═══ Data records ═══
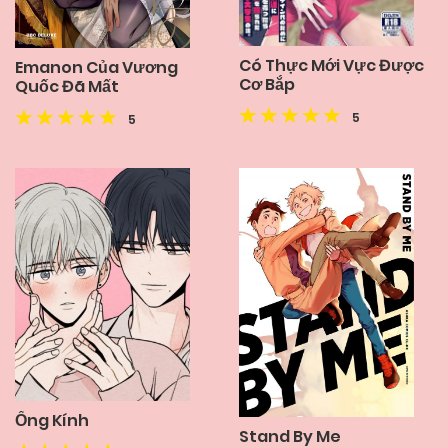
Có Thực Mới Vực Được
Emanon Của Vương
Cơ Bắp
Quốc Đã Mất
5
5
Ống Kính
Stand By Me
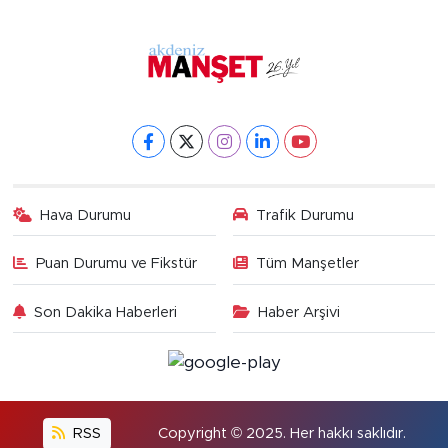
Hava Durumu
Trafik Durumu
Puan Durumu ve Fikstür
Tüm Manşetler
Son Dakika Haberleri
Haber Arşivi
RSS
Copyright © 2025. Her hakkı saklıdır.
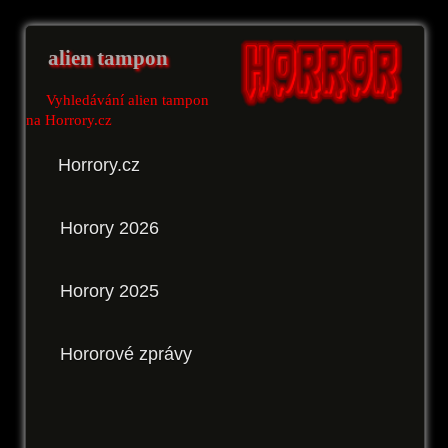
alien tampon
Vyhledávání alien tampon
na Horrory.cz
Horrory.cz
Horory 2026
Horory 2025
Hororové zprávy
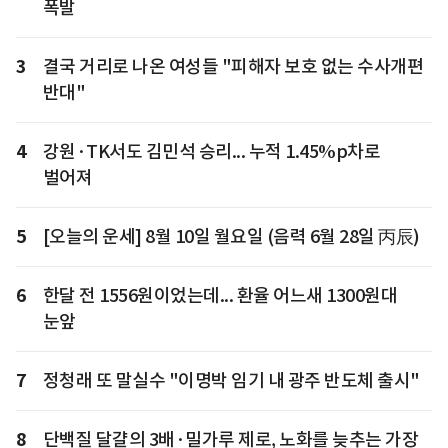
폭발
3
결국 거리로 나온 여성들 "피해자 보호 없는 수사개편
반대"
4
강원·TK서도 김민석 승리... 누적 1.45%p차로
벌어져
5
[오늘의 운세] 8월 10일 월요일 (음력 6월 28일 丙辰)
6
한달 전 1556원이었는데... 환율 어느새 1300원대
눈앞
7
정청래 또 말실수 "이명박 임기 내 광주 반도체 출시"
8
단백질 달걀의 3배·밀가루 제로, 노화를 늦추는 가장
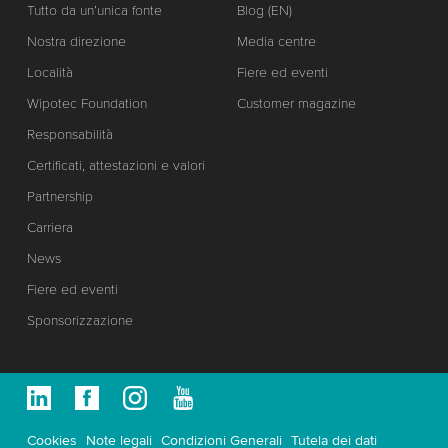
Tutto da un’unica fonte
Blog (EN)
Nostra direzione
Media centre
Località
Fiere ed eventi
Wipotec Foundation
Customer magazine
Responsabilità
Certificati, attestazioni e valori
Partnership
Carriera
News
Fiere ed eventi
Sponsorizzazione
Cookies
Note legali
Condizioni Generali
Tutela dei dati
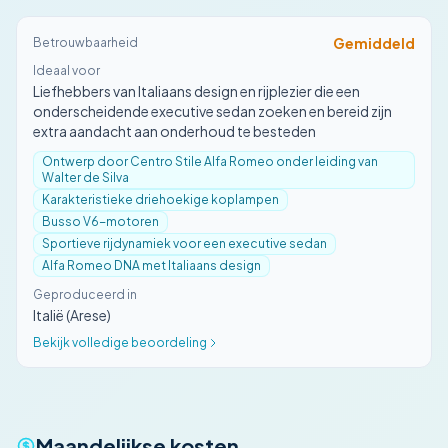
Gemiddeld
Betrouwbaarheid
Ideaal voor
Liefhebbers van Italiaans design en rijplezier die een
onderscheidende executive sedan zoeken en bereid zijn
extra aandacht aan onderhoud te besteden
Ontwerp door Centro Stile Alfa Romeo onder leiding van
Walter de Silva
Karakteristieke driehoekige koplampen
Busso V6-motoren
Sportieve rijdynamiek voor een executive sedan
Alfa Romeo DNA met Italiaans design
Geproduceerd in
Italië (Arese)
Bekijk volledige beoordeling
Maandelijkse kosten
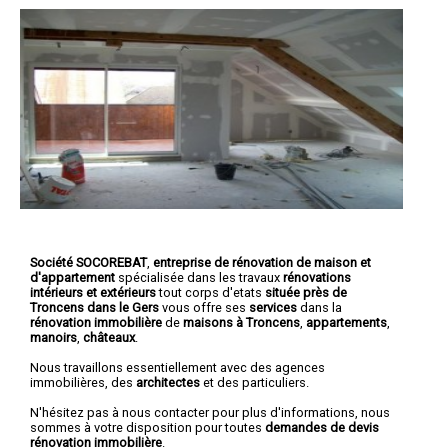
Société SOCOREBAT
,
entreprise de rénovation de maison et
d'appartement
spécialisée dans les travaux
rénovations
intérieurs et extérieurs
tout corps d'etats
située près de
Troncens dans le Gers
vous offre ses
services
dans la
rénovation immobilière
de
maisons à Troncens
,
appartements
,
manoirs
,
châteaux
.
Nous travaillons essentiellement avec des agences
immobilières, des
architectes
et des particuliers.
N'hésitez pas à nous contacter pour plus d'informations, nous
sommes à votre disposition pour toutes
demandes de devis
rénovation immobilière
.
═══
All of the entries above should be copied exactly, except for the pictures.

- _Task response_:
Có Thực Mới Vực Được
Emanon Của Vương
Cơ Bắp
Quốc Đã Mất
5
5
Ống Kính
Stand By Me
Hava Durumu
Trafik Durumu
Puan Durumu ve Fikstür
Tüm Manşetler
Son Dakika Haberleri
Haber Arşivi
RSS
Copyright © 2025. Her hakkı saklıdır.
alien tampon
Vyhledávání alien tampon
na Horrory.cz
Horrory.cz
Horory 2026
Horory 2025
Hororové zprávy
폭발
3
결국 거리로 나온 여성들 "피해자 보호 없는 수사개편
반대"
4
강원·TK서도 김민석 승리... 누적 1.45%p차로
벌어져
5
[오늘의 운세] 8월 10일 월요일 (음력 6월 28일 丙辰)
6
한달 전 1556원이었는데... 환율 어느새 1300원대
눈앞
7
정청래 또 말실수 "이명박 임기 내 광주 반도체 출시"
8
단백질 달걀의 3배·밀가루 제로, 노화를 늦추는 가장
Tutto da un’unica fonte
Blog (EN)
Nostra direzione
Media centre
Località
Fiere ed eventi
Wipotec Foundation
Customer magazine
Responsabilità
Certificati, attestazioni e valori
Partnership
Carriera
News
Fiere ed eventi
Sponsorizzazione
Cookies
Note legali
Condizioni Generali
Tutela dei dati
Gemiddeld
Betrouwbaarheid
Ideaal voor
Liefhebbers van Italiaans design en rijplezier die een
onderscheidende executive sedan zoeken en bereid zijn
extra aandacht aan onderhoud te besteden
Ontwerp door Centro Stile Alfa Romeo onder leiding van
Walter de Silva
Karakteristieke driehoekige koplampen
Busso V6-motoren
Sportieve rijdynamiek voor een executive sedan
Alfa Romeo DNA met Italiaans design
Geproduceerd in
Italië (Arese)
Bekijk volledige beoordeling
Maandelijkse kosten
Société SOCOREBAT
,
entreprise de rénovation de maison et
d'appartement
spécialisée dans les travaux
rénovations
intérieurs et extérieurs
tout corps d'etats
située près de
Troncens dans le Gers
vous offre ses
services
dans la
rénovation immobilière
de
maisons à Troncens
,
appartements
,
manoirs
,
châteaux
.
Nous travaillons essentiellement avec des agences
immobilières, des
architectes
et des particuliers.
N'hésitez pas à nous contacter pour plus d'informations, nous
sommes à votre disposition pour toutes
demandes de devis
rénovation immobilière
.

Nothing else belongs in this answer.